Worst mistakes: Avoid errors of new managers

First-time managers are generally nightmares to work for. They are people who got promoted by doing a non-management job well, and they probably have little experience in management. Here are four of the mistakes that will undermine a new manager the fastest.

1. Focusing on tasks instead of people.

 Before you were a manger, your number-one job was to accomplish tasks. You were someone with skills to get something done. Maybe media buying, or programming, or selling. Now your number-one job is to help other people to accomplish the tasks in an outstanding way.

Sure, you'll have tasks. You'll have weekly reports, budgets, planning. But your tasks are secondary to helping other people to do their tasks.

Ideally, you should be able to show each person you manage how to see themselves differently so that they are able to produce at a higher level than they ever imagined. For one person this will mean you need to teach organization skills. You will help another discover what she loves to do and then set her up doing it for you. Each person wants something, and you need to find out what that is. Then help them get it.

2. Being slow to transition.

You can't do your new job well if you're still doing your old job. Delegating your old job should take three days. You find people who are taking a step up when they accept pieces of your old job so that they're excited. You give them an explanation of how to do it and tell them where to go when they have questions.

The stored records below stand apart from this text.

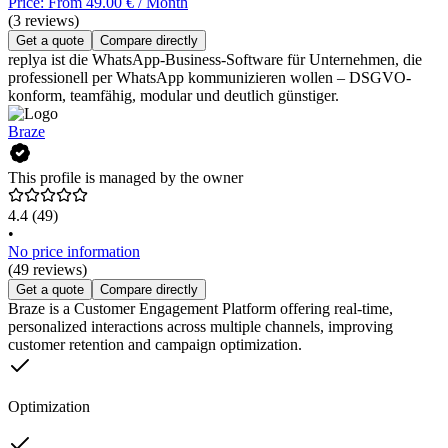
Price: From 49.00 € / Month
(3 reviews)
Get a quote
Compare directly
replya ist die WhatsApp-Business-Software für Unternehmen, die
professionell per WhatsApp kommunizieren wollen – DSGVO-
konform, teamfähig, modular und deutlich günstiger.
Braze
This profile is managed by the owner
4.4
(49)
•
No price information
(49 reviews)
Get a quote
Compare directly
Braze is a Customer Engagement Platform offering real-time,
personalized interactions across multiple channels, improving
customer retention and campaign optimization.
Optimization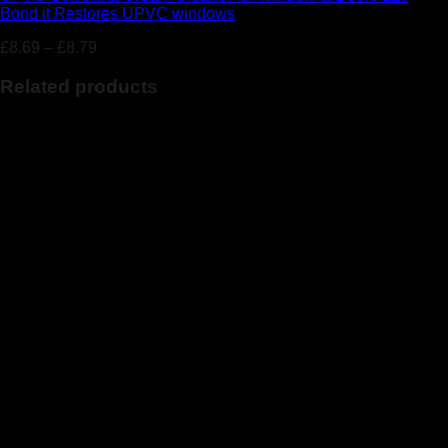
Bond it Restores UPVC windows
£
8.69
–
£
8.79
Related products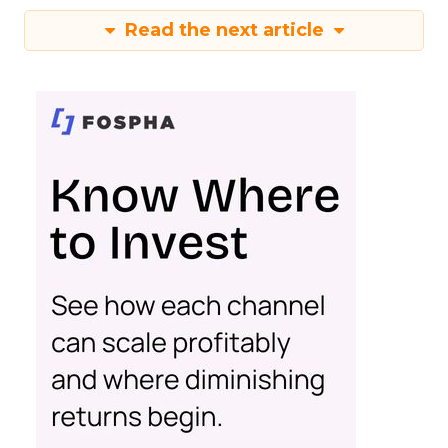
Read the next article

You're going to tell me that one day is not enough, that you have a very complicated job. But think of it this way: If you died today, your job would be delegated in a couple of days.

Delegating is not enough, though. You have to stop caring. If you are no longer on a project because you got a promotion, then you have to stop obsessing about how the project is doing. Remember how quickly the girl who dumped you hooked up with her next-door neighbor? You, too, need to move that fast.

3. Forgetting to manage up

Managing up means steering your team to hit goals that the people above you care about. Figure out what matters to your boss, and your boss's boss, and make that stuff matter to you, too, because you can only impress your boss with your management skill if you are accomplishing things she cares about.

And be loud about your accomplishments. Set measurable goals for yourself, and let people above you know that you're meeting them.

Do this it right off the bat. The saying, "People judge you in the first two minutes they meet you," is true for management, too. So give people reason right away to think you're doing a good job.

4. Talking more than listening

My sister-in-law, Rachel, has been a manager for a while. But she just accepted a position where she's managing three times the number of people she had been managing. Her first step was to go on a sort of listening tour of the organization. She had lunch with people to find out what matters to them, she sat in on groups and even visited some people at home, all in the name of figuring out what matters to whom, and how she should set up goals for herself.

Consider your own listening tour. After all, there's no way to figure out what people want without getting them talking. And the most annoying thing about any managerĀ­ new or seasonedĀ­ is when they just won't shut up.